[Records from a data collection]

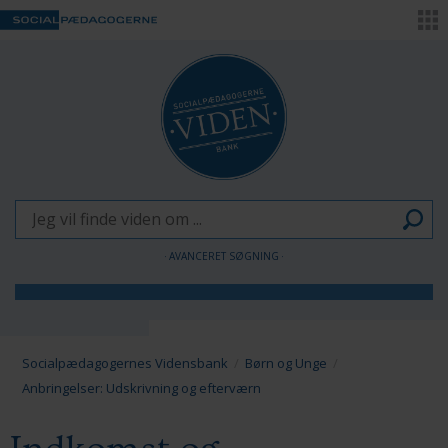
AVANCERET SØGNING
Børn og Unge
Voksne
Socialpædagogernes Vidensbank
Børn og Unge
Anbringelser: Udskrivning og efterværn
Pædagogen som forandringsagent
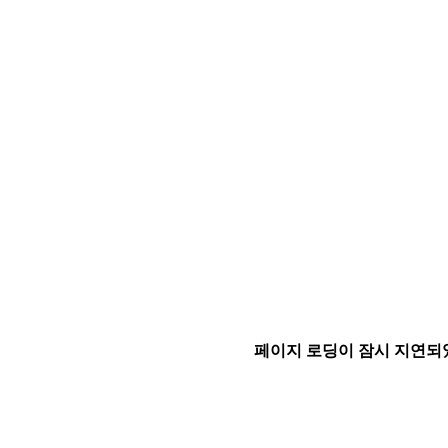
페이지 로딩이 잠시 지연되었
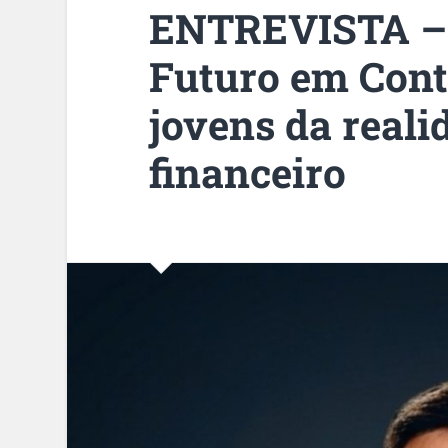
ENTREVISTA – 
Futuro em Con
jovens da real
financeiro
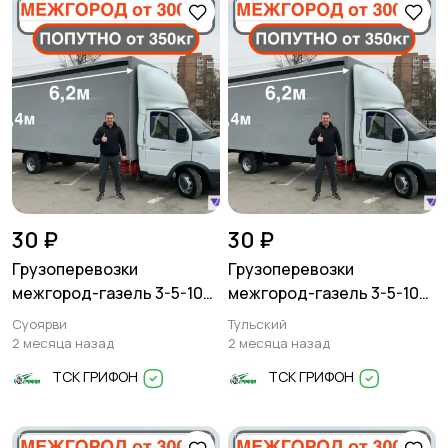
30 ₽
30 ₽
Грузоперевозки
Грузоперевозки
межгород-газель 3-5-10
межгород-газель 3-5-10
тонн
тонн
Суоярви
Тульский
2 месяца назад
2 месяца назад
ТСК ГРИФОН
ТСК ГРИФОН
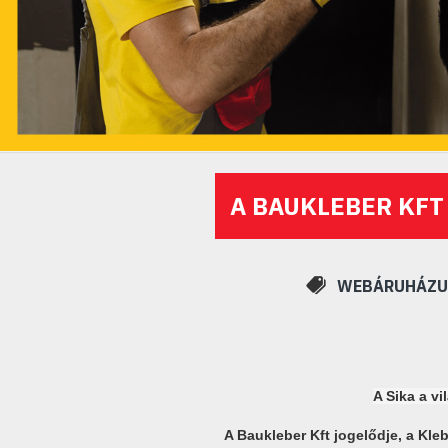
A BAUKLEBER KFT
WEBÁRUHÁZUN
A Sika a vi
A Baukleber Kft jogelődje, a Kleb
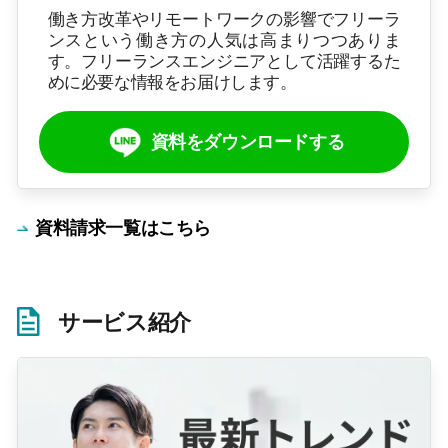
働き方改革やリモートワークの影響でフリーラ
ンスという働き方の人気は高まりつつありま
す。フリーランスエンジニアとして活躍するた
めに必要な情報をお届けします。
資料をダウンロードする
資料請求一覧はこちら
サービス紹介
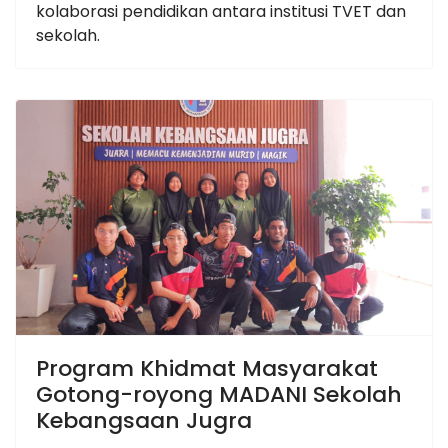
kolaborasi pendidikan antara institusi TVET dan
sekolah.
Program Khidmat Masyarakat
Gotong-royong MADANI Sekolah
Kebangsaan Jugra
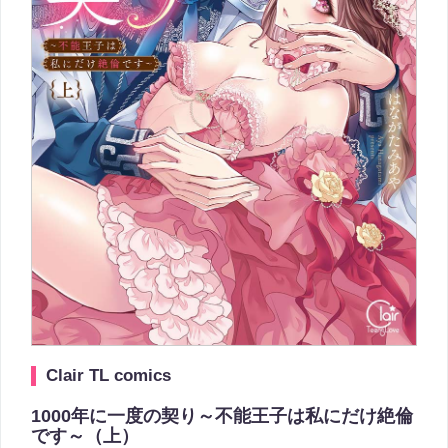
Clair TL comics
1000年に一度の契り～不能王子は私にだけ絶倫
です～（上）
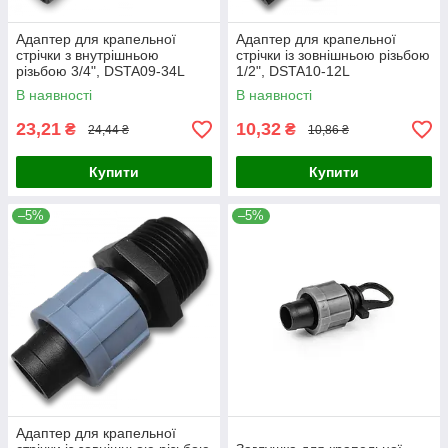
Адаптер для крапельної
Адаптер для крапельної
стрічки з внутрішньою
стрічки із зовнішньою різьбою
різьбою 3/4", DSTA09-34L
1/2", DSTA10-12L
В наявності
В наявності
23,21
10,32
₴
₴
24,44 ₴
10,86 ₴
Купити
Купити
–5%
–5%
Адаптер для крапельної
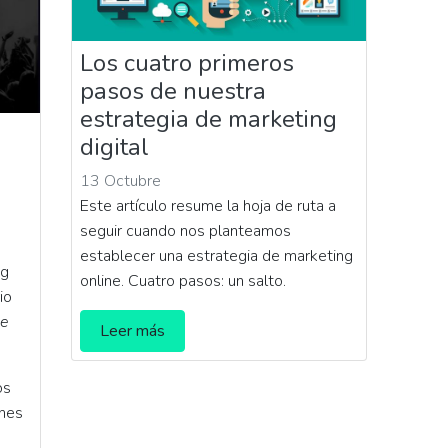
Los cuatro primeros
pasos de nuestra
estrategia de marketing
digital
13 Octubre
Este artículo resume la hoja de ruta a
seguir cuando nos planteamos
establecer una estrategia de marketing
ng
online. Cuatro pasos: un salto.
io
he
Leer más
os
ones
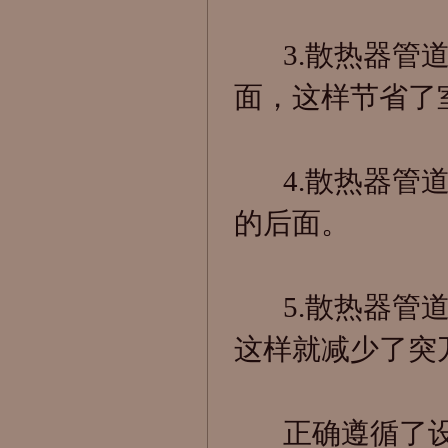
3.散热器管道
面，这样节省了
4.散热器管道
的后面。
5.散热器管道
这样就减少了突
正确遵循了设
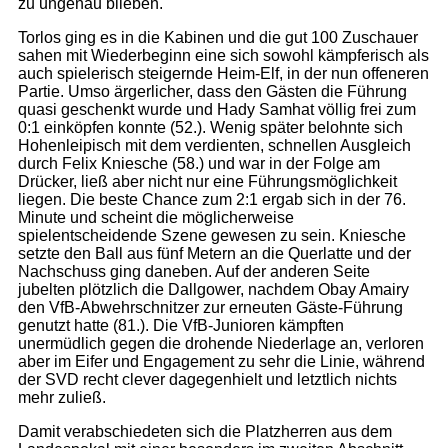
zu ungenau blieben.
Torlos ging es in die Kabinen und die gut 100 Zuschauer
sahen mit Wiederbeginn eine sich sowohl kämpferisch als
auch spielerisch steigernde Heim-Elf, in der nun offeneren
Partie. Umso ärgerlicher, dass den Gästen die Führung
quasi geschenkt wurde und Hady Samhat völlig frei zum
0:1 einköpfen konnte (52.). Wenig später belohnte sich
Hohenleipisch mit dem verdienten, schnellen Ausgleich
durch Felix Kniesche (58.) und war in der Folge am
Drücker, ließ aber nicht nur eine Führungsmöglichkeit
liegen. Die beste Chance zum 2:1 ergab sich in der 76.
Minute und scheint die möglicherweise
spielentscheidende Szene gewesen zu sein. Kniesche
setzte den Ball aus fünf Metern an die Querlatte und der
Nachschuss ging daneben. Auf der anderen Seite
jubelten plötzlich die Dallgower, nachdem Obay Amairy
den VfB-Abwehrschnitzer zur erneuten Gäste-Führung
genutzt hatte (81.). Die VfB-Junioren kämpften
unermüdlich gegen die drohende Niederlage an, verloren
aber im Eifer und Engagement zu sehr die Linie, während
der SVD recht clever dagegenhielt und letztlich nichts
mehr zuließ.
Damit verabschiedeten sich die Platzherren aus dem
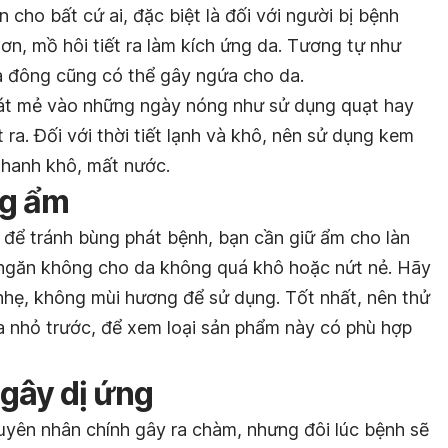
n cho bất cứ ai, đặc biệt là đối với người bị bệnh
n, mồ hôi tiết ra làm kích ứng da. Tương tự như
ùa đông cũng có thể gây ngứa cho da.
át mẻ vào những ngày nóng như sử dụng quạt hay
t ra. Đối với thời tiết lạnh và khô, nên sử dụng kem
 hanh khô, mất nước.
ng ẩm
 để tránh bùng phát bệnh, bạn cần giữ ẩm cho làn
ể ngăn không cho da không quá khô hoặc nứt nẻ. Hãy
hẹ, không mùi hương để sử dụng. Tốt nhất, nên thử
 nhỏ trước, để xem loại sản phẩm này có phù hợp
gây dị ứng
yên nhân chính gây ra chàm, nhưng đôi lúc bệnh sẽ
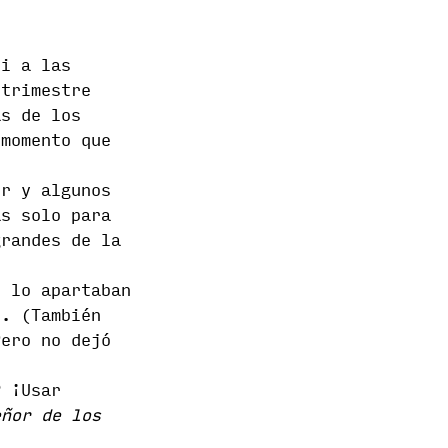
si a las
 trimestre
as de los
 momento que
ir y algunos
as solo para
randes de la
e lo apartaban
r. (También
ero no dejó
? ¡Usar
eñor de los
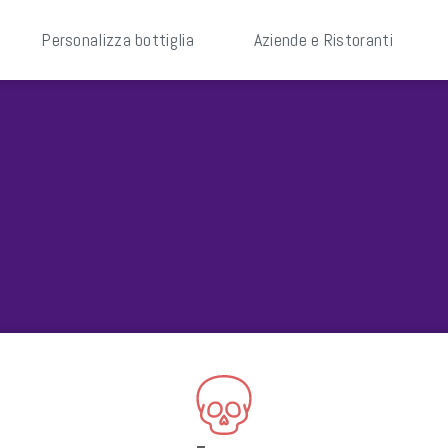
Personalizza bottiglia
Aziende e Ristoranti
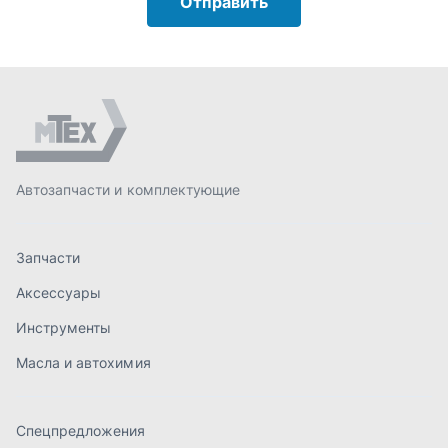
Аксессуары
Инструменты
Масла и автохимия
Спецпредложения
Доставка и оплата
О компании
Статьи
Контакты
order@mteh74.ru
г. Миасс
,
улица Романенко, 97
+7 (904) 945-52-55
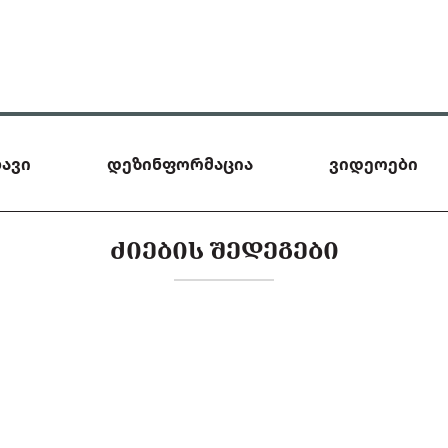
ავი
დეზინფორმაცია
ვიდეოები
ᲫᲘᲔᲑᲘᲡ ᲨᲔᲓᲔᲒᲔᲑᲘ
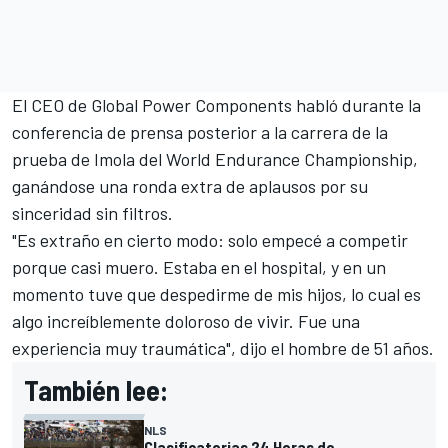
El CEO de Global Power Components habló durante la
conferencia de prensa posterior a la carrera de la
prueba de Imola del World Endurance Championship,
ganándose una ronda extra de aplausos por su
sinceridad sin filtros.
"Es extraño en cierto modo: solo empecé a competir
porque casi muero. Estaba en el hospital, y en un
momento tuve que despedirme de mis hijos, lo cual es
algo increíblemente doloroso de vivir. Fue una
experiencia muy traumática", dijo el hombre de 51 años.
También lee:
NLS
Clasificatorias 24 Horas de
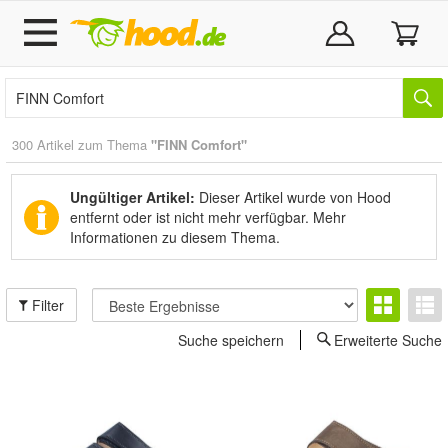
300 Artikel zum Thema
"FINN Comfort"
Ungültiger Artikel:
Dieser Artikel wurde von Hood
entfernt oder ist nicht mehr verfügbar.
Mehr
Informationen zu diesem Thema.
Filter
Suche speichern
Erweiterte Suche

▸ **Exercise**:
Which lines in the records above contain the string "tiết"? Copy each of them.

▸ **Solution to this task**:
n, mồ hôi tiết ra làm kích ứng da. Tương tự như
t ra. Đối với thời tiết lạnh và khô, nên sử dụng kem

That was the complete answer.